** Data for this task follows **

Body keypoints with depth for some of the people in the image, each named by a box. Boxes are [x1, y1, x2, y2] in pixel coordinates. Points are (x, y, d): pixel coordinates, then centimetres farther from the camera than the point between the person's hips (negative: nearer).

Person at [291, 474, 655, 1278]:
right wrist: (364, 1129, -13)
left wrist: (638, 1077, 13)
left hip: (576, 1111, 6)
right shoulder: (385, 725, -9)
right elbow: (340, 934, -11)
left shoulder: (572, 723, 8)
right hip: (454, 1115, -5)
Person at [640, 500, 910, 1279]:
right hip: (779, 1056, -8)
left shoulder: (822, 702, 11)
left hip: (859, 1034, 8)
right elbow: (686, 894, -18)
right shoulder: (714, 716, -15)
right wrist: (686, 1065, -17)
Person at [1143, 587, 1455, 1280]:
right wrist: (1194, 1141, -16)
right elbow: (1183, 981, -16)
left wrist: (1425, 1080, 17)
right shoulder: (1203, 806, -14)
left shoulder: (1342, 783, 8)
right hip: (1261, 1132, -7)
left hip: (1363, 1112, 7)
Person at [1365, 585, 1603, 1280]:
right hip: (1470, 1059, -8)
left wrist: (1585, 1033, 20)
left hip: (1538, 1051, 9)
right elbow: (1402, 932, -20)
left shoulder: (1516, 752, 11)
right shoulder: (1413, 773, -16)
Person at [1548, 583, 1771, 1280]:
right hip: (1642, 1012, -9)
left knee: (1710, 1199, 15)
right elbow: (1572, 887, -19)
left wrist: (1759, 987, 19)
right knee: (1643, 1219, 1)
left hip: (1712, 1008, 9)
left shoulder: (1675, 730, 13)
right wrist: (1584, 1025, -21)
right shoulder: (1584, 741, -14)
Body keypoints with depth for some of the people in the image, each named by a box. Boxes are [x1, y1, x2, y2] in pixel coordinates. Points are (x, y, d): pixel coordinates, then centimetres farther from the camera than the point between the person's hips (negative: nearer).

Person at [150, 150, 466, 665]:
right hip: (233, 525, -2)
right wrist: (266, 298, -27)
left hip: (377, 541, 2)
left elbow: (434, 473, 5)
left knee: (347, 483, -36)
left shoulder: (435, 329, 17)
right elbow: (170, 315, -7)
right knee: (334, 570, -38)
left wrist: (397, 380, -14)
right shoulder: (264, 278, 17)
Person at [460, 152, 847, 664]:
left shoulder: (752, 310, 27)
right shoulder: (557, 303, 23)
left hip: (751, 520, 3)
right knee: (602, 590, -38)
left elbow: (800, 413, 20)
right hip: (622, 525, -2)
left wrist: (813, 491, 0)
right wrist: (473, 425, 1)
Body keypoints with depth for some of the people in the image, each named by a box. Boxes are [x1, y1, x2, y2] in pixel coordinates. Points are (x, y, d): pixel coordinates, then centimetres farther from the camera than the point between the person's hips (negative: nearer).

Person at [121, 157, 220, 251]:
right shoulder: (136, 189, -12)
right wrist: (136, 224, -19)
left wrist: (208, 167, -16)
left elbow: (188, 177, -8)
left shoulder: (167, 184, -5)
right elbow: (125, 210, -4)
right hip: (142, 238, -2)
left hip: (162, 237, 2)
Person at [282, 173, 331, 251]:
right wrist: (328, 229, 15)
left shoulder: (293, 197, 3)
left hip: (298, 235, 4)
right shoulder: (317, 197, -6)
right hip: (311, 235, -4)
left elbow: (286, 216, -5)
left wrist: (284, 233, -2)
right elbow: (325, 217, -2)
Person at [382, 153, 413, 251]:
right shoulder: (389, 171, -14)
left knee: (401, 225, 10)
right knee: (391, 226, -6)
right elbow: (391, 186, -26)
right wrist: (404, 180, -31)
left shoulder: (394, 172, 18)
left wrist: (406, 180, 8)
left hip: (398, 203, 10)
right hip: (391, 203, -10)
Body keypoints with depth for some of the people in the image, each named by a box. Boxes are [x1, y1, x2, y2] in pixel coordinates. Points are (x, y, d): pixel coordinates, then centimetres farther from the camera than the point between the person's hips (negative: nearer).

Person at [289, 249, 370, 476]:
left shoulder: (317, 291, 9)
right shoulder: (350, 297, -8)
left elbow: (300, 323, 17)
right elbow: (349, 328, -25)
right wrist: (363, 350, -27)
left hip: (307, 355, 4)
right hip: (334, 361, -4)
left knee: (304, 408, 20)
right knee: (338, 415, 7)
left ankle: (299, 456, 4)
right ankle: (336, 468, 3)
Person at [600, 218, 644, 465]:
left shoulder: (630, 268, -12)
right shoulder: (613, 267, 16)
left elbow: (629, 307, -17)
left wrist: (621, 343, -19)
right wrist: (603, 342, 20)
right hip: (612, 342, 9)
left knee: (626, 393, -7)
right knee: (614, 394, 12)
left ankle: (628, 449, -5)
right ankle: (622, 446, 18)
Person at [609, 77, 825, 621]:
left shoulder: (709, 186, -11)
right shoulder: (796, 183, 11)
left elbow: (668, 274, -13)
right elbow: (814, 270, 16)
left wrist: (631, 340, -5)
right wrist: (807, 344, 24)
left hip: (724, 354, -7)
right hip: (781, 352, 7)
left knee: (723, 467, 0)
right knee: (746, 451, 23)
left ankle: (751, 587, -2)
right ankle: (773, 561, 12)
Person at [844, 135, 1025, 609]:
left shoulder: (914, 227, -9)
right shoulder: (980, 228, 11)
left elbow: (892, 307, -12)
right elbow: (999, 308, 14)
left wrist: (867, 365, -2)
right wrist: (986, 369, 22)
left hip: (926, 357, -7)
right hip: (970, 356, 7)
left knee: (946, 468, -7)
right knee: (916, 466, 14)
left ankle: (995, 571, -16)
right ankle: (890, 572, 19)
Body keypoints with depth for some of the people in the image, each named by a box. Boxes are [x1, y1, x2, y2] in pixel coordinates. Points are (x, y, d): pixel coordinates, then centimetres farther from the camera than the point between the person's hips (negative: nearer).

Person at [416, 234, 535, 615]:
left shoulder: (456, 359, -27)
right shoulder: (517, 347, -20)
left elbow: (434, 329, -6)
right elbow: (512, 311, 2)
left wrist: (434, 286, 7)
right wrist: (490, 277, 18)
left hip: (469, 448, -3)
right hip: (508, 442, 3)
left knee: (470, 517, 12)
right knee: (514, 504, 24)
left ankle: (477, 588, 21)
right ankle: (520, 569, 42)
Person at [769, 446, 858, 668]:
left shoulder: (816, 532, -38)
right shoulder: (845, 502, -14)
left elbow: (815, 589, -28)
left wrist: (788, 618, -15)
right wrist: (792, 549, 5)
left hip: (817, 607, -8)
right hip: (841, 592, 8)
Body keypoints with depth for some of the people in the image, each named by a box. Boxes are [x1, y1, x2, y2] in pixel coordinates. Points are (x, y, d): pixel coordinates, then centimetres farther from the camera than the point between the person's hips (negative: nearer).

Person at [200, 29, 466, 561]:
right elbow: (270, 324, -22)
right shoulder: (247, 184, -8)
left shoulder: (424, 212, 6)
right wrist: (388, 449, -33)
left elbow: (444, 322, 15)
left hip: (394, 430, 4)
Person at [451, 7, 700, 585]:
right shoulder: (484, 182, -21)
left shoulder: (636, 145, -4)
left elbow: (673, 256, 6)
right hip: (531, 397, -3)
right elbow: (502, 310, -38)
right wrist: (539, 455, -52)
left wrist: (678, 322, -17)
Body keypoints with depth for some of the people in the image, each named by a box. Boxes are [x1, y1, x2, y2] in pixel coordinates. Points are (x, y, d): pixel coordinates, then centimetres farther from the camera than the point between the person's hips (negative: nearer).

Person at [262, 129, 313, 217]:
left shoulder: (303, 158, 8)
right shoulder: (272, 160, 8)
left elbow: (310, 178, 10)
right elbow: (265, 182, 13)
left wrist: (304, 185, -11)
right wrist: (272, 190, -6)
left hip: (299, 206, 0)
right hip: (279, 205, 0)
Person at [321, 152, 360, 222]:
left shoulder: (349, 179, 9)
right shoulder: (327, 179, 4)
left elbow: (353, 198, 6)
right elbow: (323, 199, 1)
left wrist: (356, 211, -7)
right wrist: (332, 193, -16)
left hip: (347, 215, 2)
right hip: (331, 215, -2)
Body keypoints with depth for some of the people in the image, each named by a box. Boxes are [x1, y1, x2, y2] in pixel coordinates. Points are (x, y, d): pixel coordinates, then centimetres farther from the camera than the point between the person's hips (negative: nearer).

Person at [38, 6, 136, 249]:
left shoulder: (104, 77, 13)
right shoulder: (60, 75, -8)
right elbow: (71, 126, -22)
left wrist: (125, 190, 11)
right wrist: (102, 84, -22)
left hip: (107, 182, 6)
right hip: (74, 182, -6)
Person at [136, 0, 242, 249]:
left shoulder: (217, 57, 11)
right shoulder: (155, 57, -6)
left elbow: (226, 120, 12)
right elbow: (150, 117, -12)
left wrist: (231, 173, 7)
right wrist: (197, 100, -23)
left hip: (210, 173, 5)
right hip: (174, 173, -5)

** End of Data for this task **

_Task instructions_
Among the records above, repeat exactly the line with "right wrist: (1584, 1025, -21)", the line with "left shoulder: (752, 310, 27)", and every line in between, and only those.

_Answer section_
right wrist: (1584, 1025, -21)
right shoulder: (1584, 741, -14)
Body keypoints with depth for some of the people in the image, each named by a box. Boxes are [x1, y1, x2, y2] in pixel coordinates. Points are (x, y, d): pixel coordinates, then centimetres farther from the camera than the point between the person's hips (negative: nearer).

Person at [150, 150, 466, 665]:
right hip: (233, 525, -2)
right wrist: (266, 298, -27)
left hip: (377, 541, 2)
left elbow: (434, 473, 5)
left knee: (347, 483, -36)
left shoulder: (435, 329, 17)
right elbow: (170, 315, -7)
right knee: (334, 570, -38)
left wrist: (397, 380, -14)
right shoulder: (264, 278, 17)
Person at [460, 152, 847, 664]:
left shoulder: (752, 310, 27)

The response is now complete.